Dog known for riding public transport in Istanbul, Turkey

Boji is a street dog in Istanbul, Turkey, known for regularly riding on the city's public transport. He is described as being an "Anatolian shepherd mix" and having "golden-brown fur, dark eyes and floppy ears". He makes use of buses, metro trains, trams, and ferries. He is one of several examples of animals taking public transportation.

City officials arranged for him to be vaccinated, and be fitted with a microchip which enables them to track where he has been. They found him to use up to 29 metro stations in a day, travelling up to 30 km. On one occasion he reached the Princes' Islands.

His name is the Turkish word for bogie.

His adventures first came to public notice in mid 2021. A spokesperson for Metro Istanbul said:

We noticed a dog using our metros and trains and he knows where to go. He knows where to get out... It's like he has a purpose.

A Twitter account is operated in Boji's name, with tweets in Turkish and English, and with almost 60,000 followers as of 6 October 2021. There is also an Instagram account.
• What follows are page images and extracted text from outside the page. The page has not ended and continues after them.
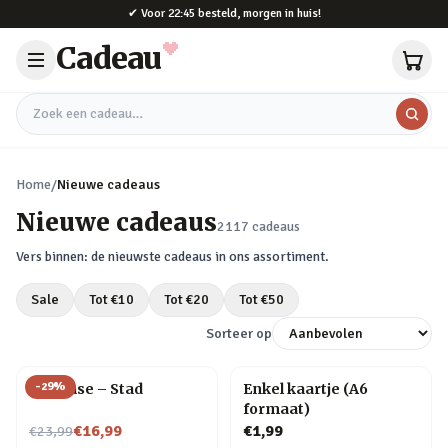
Naar hoofdinhoud
✔
Voor 22:45 besteld, morgen in huis!
Cadeau
Zoek een cadeau
Home
/
Nieuwe cadeaus
Nieuwe cadeaus
2117
cadeaus
Vers binnen: de nieuwste cadeaus in ons assortiment.
Sale
Tot €
10
Tot €
20
Tot €
50
Sorteer op
-
29
%
Flip Vase – Stad
Enkel kaartje (A6
formaat)
Nu voor
€16,99
€1,99
€23,99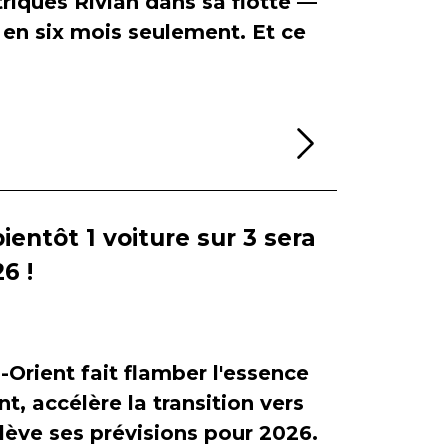
riques Rivian dans sa flotte —
en six mois seulement. Et ce
Lire la sui
bientôt 1 voiture sur 3 sera
6 !
-Orient fait flamber l'essence
, accélère la transition vers
relève ses prévisions pour 2026.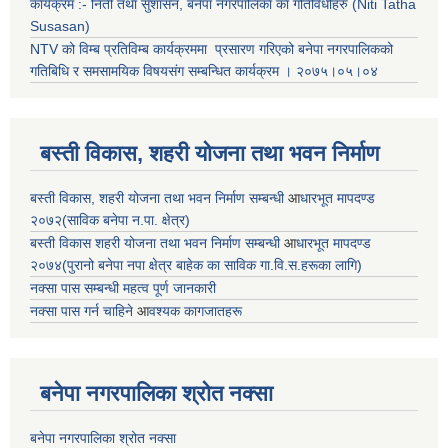
कार्यक्रम :- निती तथा सुशासन, बनेपा नगरपालिका का गतिविधीहरु (Niti Tatha
Susasan)
NTV को विम्ब प्रतिविम्ब कार्यक्रममा प्रसारण गरिएको
बनेपा नगरपालिकको
गतिबिधि र समसामयिक विषयसंग सम्बन्धित
कार्यक्रम । २०७५।०५।०४
बस्ती विकास, शहरी योजना तथा भवन निर्माण
बस्ती विकास, शहरी योजना तथा भवन निर्माण सम्बन्धी
आ
धारभूत मापदण्ड
२०७२(साविक बनेपा न.पा. क्षेत्र)
बस्ती विकास शहरी योजना तथा भवन निर्माण सम्बन्धी
आ
धारभूत मापदण्ड
२०७४(पुरानो बनेपा नपा क्षेत्र बाहेक का साविक गा.वि.स.हरूका लागि)
नक्सा पास सम्बन्धी महत्व पूर्ण जानकारी
नक्सा पास गर्न चाहिने
आ
वश्यक कागजातहरू
बनेपा नगरपालिका श्रोत नक्सा
बनेपा नगरपालिका श्रोत नक्सा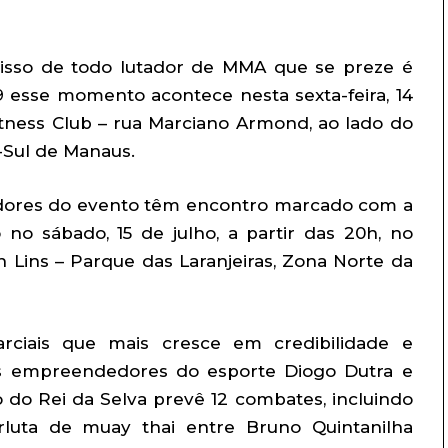
isso de todo lutador de MMA que se preze é
9 esse momento acontece nesta sexta-feira, 14
Fitness Club – rua Marciano Armond, ao lado do
-Sul de Manaus.
adores do evento têm encontro marcado com a
 no sábado, 15 de julho, a partir das 20h, no
on Lins – Parque das Laranjeiras, Zona Norte da
ciais que mais cresce em credibilidade e
, os empreendedores do esporte Diogo Dutra e
do Rei da Selva prevê 12 combates, incluindo
rluta de muay thai entre Bruno Quintanilha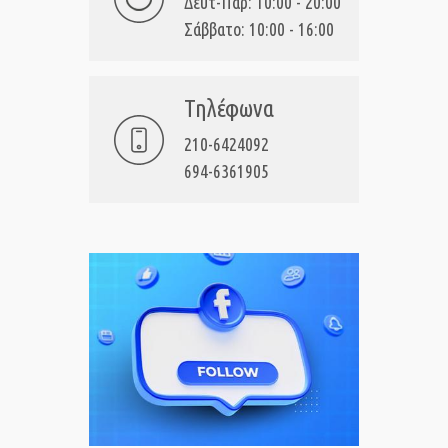
Δευτ-Παρ: 10:00 - 20:00
Σάββατο: 10:00 - 16:00
Τηλέφωνα
210-6424092
694-6361905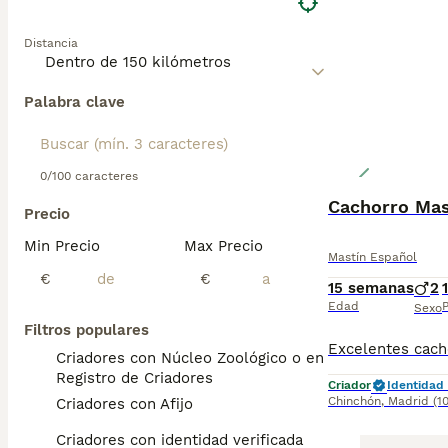
Distancia
Palabra clave
0/100 caracteres
Cachorro Mas
Precio
Min Precio
Max Precio
Mastín Español
€
€
15 semanas
2
Edad
P
Sexo
Filtros populares
Criadores con Núcleo Zoológico o en el
Registro de Criadores
Criador
Identidad 
Chinchón
,
Madrid
(1
Criadores con Afijo
Criadores con identidad verificada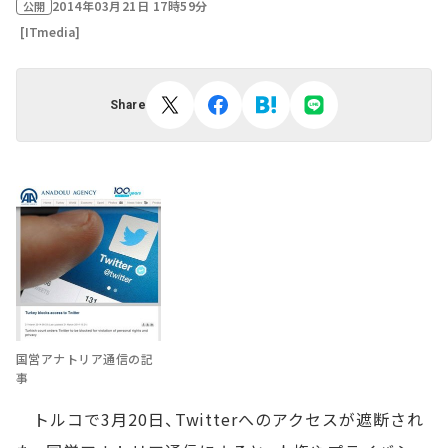
2014年03月21日 17時59分
公開
[ITmedia]
Share
国営アナトリア通信の記
事
トルコで3月20日、Twitterへのアクセスが遮断され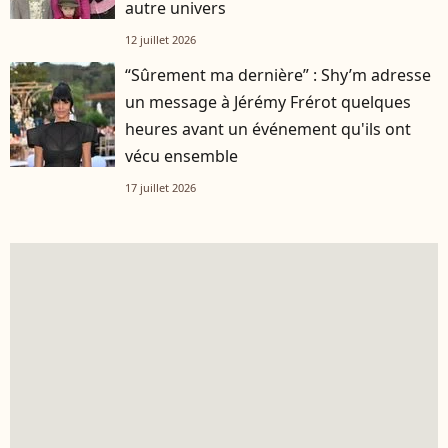
autre univers
12 juillet 2026
“Sûrement ma dernière” : Shy’m adresse
un message à Jérémy Frérot quelques
heures avant un événement qu'ils ont
vécu ensemble
17 juillet 2026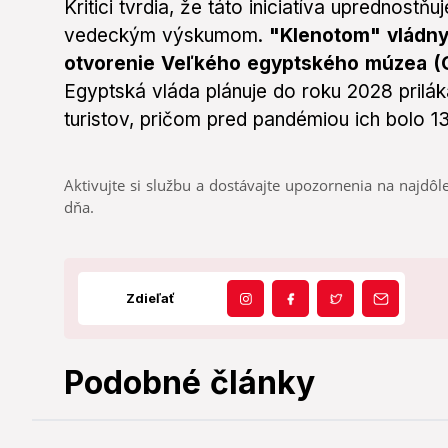
Kritici tvrdia, že táto iniciatíva uprednost
vedeckým výskumom.
"Klenotom" vládny
otvorenie Veľkého egyptského múzea (
Egyptská vláda plánuje do roku 2028 prilák
turistov, pričom pred pandémiou ich bolo 13
Aktivujte si službu a dostávajte upozornenia na najdôle
dňa.
Zdieľať
Podobné články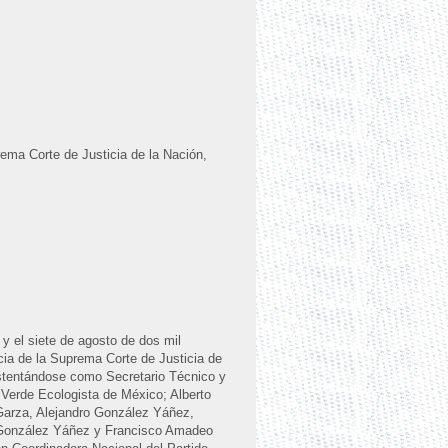
rema Corte de Justicia de la Nación,
 y el siete de agosto de dos mil
ncia de la Suprema Corte de Justicia de
ostentándose como Secretario Técnico y
 Verde Ecologista de México; Alberto
Garza, Alejandro González Yáñez,
 González Yáñez y Francisco Amadeo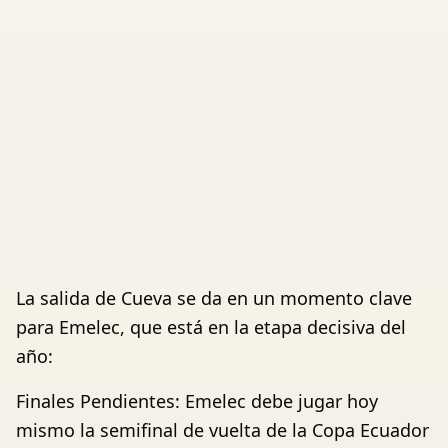
La salida de Cueva se da en un momento clave
para Emelec, que está en la etapa decisiva del
año:
Finales Pendientes: Emelec debe jugar hoy
mismo la semifinal de vuelta de la Copa Ecuador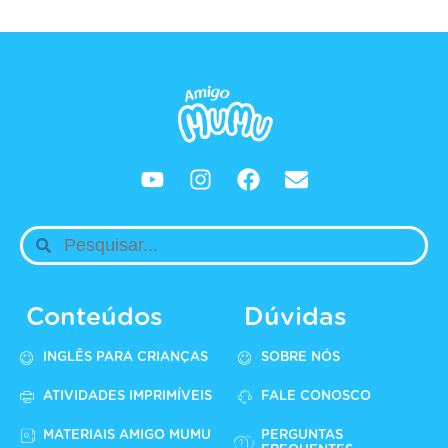
Conteúdos
Dúvidas
INGLÊS PARA CRIANÇAS
SOBRE NÓS
ATIVIDADES IMPRIMÍVEIS
FALE CONOSCO
MATERIAIS AMIGO MUMU
PERGUNTAS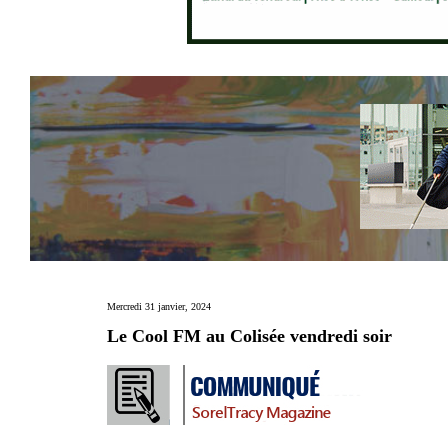
Mercredi 31 janvier, 2024
Le Cool FM au Colisée vendredi soir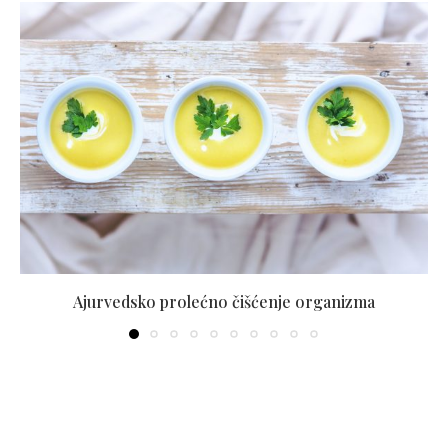
Ajurvedsko prolećno čišćenje organizma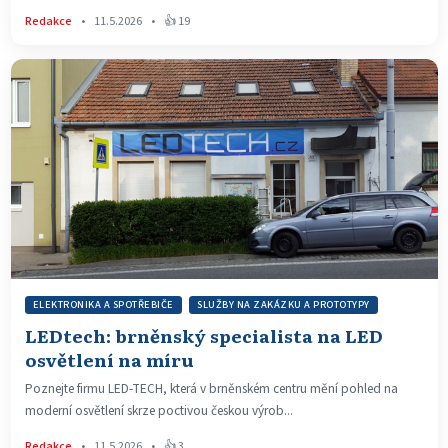
Redakce
•
11.5.2026
•
👍 19
ELEKTRONIKA A SPOTŘEBIČE
SLUŽBY NA ZAKÁZKU A PROTOTYPY
LEDtech: brněnský specialista na LED
osvětlení na míru
Poznejte firmu LED-TECH, která v brněnském centru mění pohled na
moderní osvětlení skrze poctivou českou výrob...
Redakce
•
11.5.2026
•
👍 3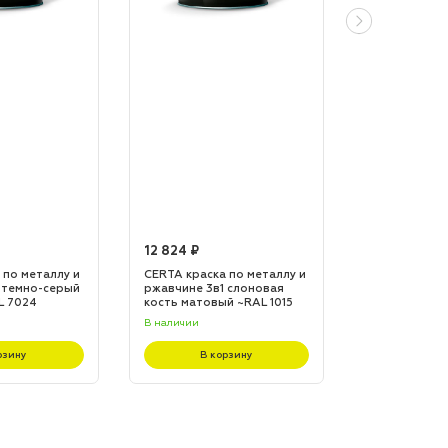
12 824 ₽
12 824 ₽
 по металлу и
CERTA краска по металлу и
CERTA краска
 темно-серый
ржавчине 3в1 слоновая
ржавчине 3в1
L 7024
кость матовый ~RAL 1015
матовый ~RA
(20,0кг)
(20,0кг)
В наличии
В наличии
рзину
В корзину
В к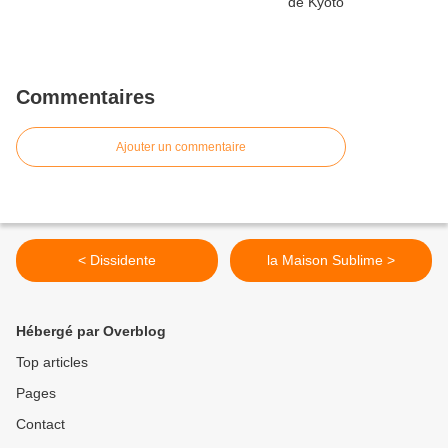
Commentaires
Ajouter un commentaire
< Dissidente
la Maison Sublime >
Hébergé par Overblog
Top articles
Pages
Contact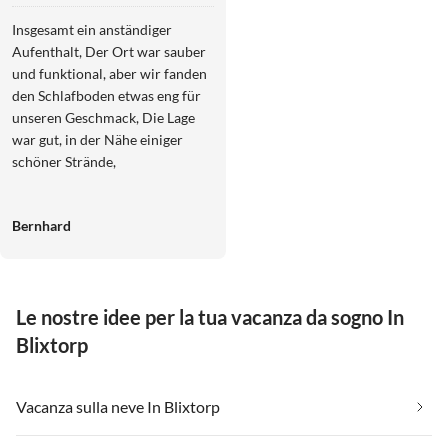
Traum
Insgesamt ein anständiger
Aufenthalt, Der Ort war sauber
und funktional, aber wir fanden
den Schlafboden etwas eng für
unseren Geschmack, Die Lage
war gut, in der Nähe einiger
schöner Strände,
Bernhard
Le nostre idee per la tua vacanza da sogno In
Blixtorp
Vacanza sulla neve In Blixtorp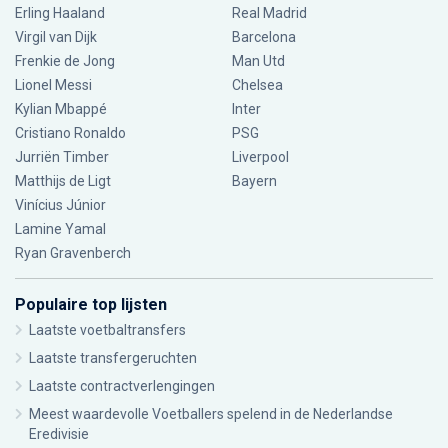
Erling Haaland
Real Madrid
Virgil van Dijk
Barcelona
Frenkie de Jong
Man Utd
Lionel Messi
Chelsea
Kylian Mbappé
Inter
Cristiano Ronaldo
PSG
Jurriën Timber
Liverpool
Matthijs de Ligt
Bayern
Vinícius Júnior
Lamine Yamal
Ryan Gravenberch
Populaire top lijsten
Laatste voetbaltransfers
Laatste transfergeruchten
Laatste contractverlengingen
Meest waardevolle Voetballers spelend in de Nederlandse
Eredivisie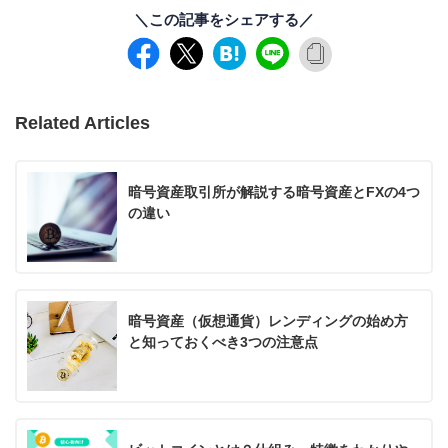
＼この記事をシェアする／
Related Articles
暗号資産取引所が解説する暗号資産とFXの4つ
の違い
暗号資産（仮想通貨）レンディングの始め方
と知っておくべき3つの注意点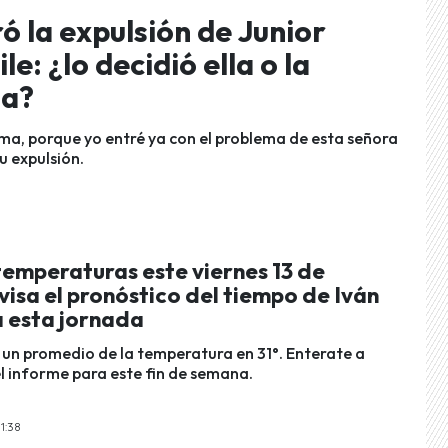
 la expulsión de Junior
e: ¿lo decidió ella o la
ma?
rama, porque yo entré ya con el problema de esta señora
su expulsión.
temperaturas este viernes 13 de
isa el pronóstico del tiempo de Iván
a esta jornada
un promedio de la temperatura en 31°. Enterate a
l informe para este fin de semana.
1:38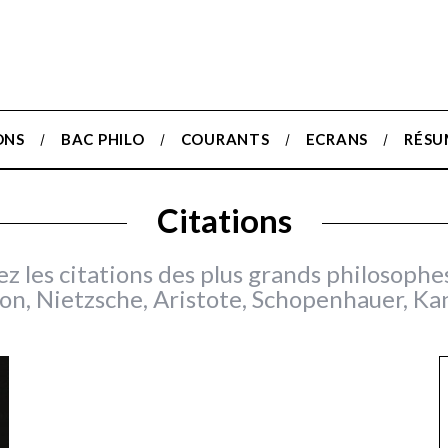
ONS
BAC PHILO
COURANTS
ECRANS
RÉSU
Citations
 les citations des plus grands philosophes
on, Nietzsche, Aristote, Schopenhauer, Ka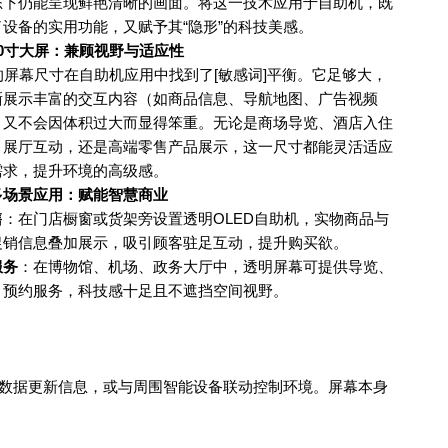
态下仍能呈现鲜艳清晰的画面。将这一技术应用于自助机，既
了设备的实用功能，又赋予其
“
隐形
”
的科技美感。
0
寸大屏：兼顾视野与适应性
的屏幕尺寸在自助机应用中找到了[敏感词]平衡。它足够大，
晰展示丰富的交互内容（如商品信息、导航地图、广告视频
，又不会因体积过大而显得笨重。无论是商场导览、酒店入住
、展厅互动，还是高端零售产品展示，这一尺寸都能灵活适应
需求，提升环境的高级感。
多场景应用：赋能智慧商业
售
：在门店橱窗或货架旁设置透明
OLED
自助机，实物商品与
促销信息叠加展示，吸引顾客驻足互动，提升购买欲。
服务
：在博物馆、机场、政务大厅中，透明屏幕可提供导览、
、预约服务，科技感十足且不遮挡空间视野。
数据更新信息，或与周围智能设备联动控制环境。屏幕本身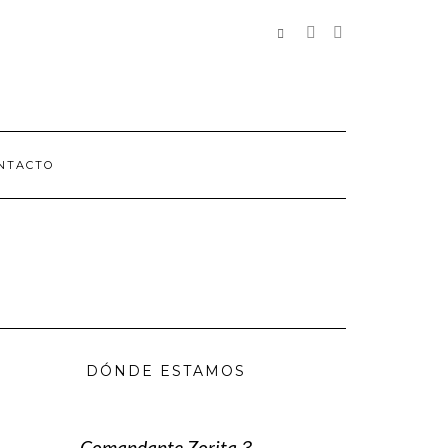
REDES
SOCIALES
NTACTO
DÓNDE ESTAMOS
Comandante Zorita 3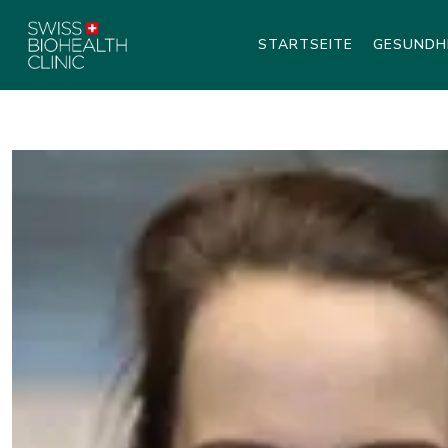
STARTSEITE
GESUNDH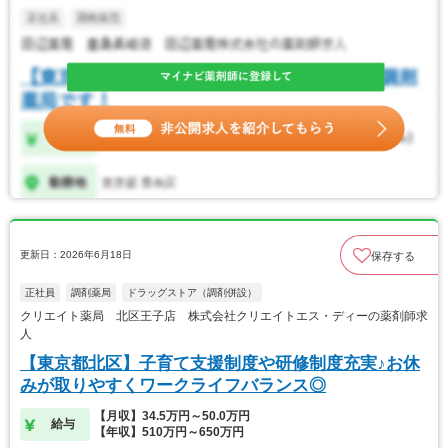
更新日：2026年6月18日
保存する
正社員
調剤薬局
ドラッグストア（調剤併設）
クリエイト薬局 北区王子店 株式会社クリエイトエス・ディーの薬剤師求
人
【東京都北区】子育て支援制度や研修制度充実♪お休
みが取りやすくワークライフバランス◎
【月収】34.5万円～50.0万円
給与
【年収】510万円～650万円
Many people post pictures of him, or selfies with him, to their own social media channels.

Boji was adopted by Ömer Koç in 2022 after an image with feces on a tram seat was shared on social media with the title "IBB's permanent dog BOJI defecated on the tram". IBB Spokesperson Murat Ongun shared a video on the same social media channel, taken by tram security cameras, showing a person putting feces he had brought with him on the seat. It was revealed that Boji was in the shelter during the day of the incident.

In March 2024, Boji was spotted out in public again, this time in London with Koç on a London bus.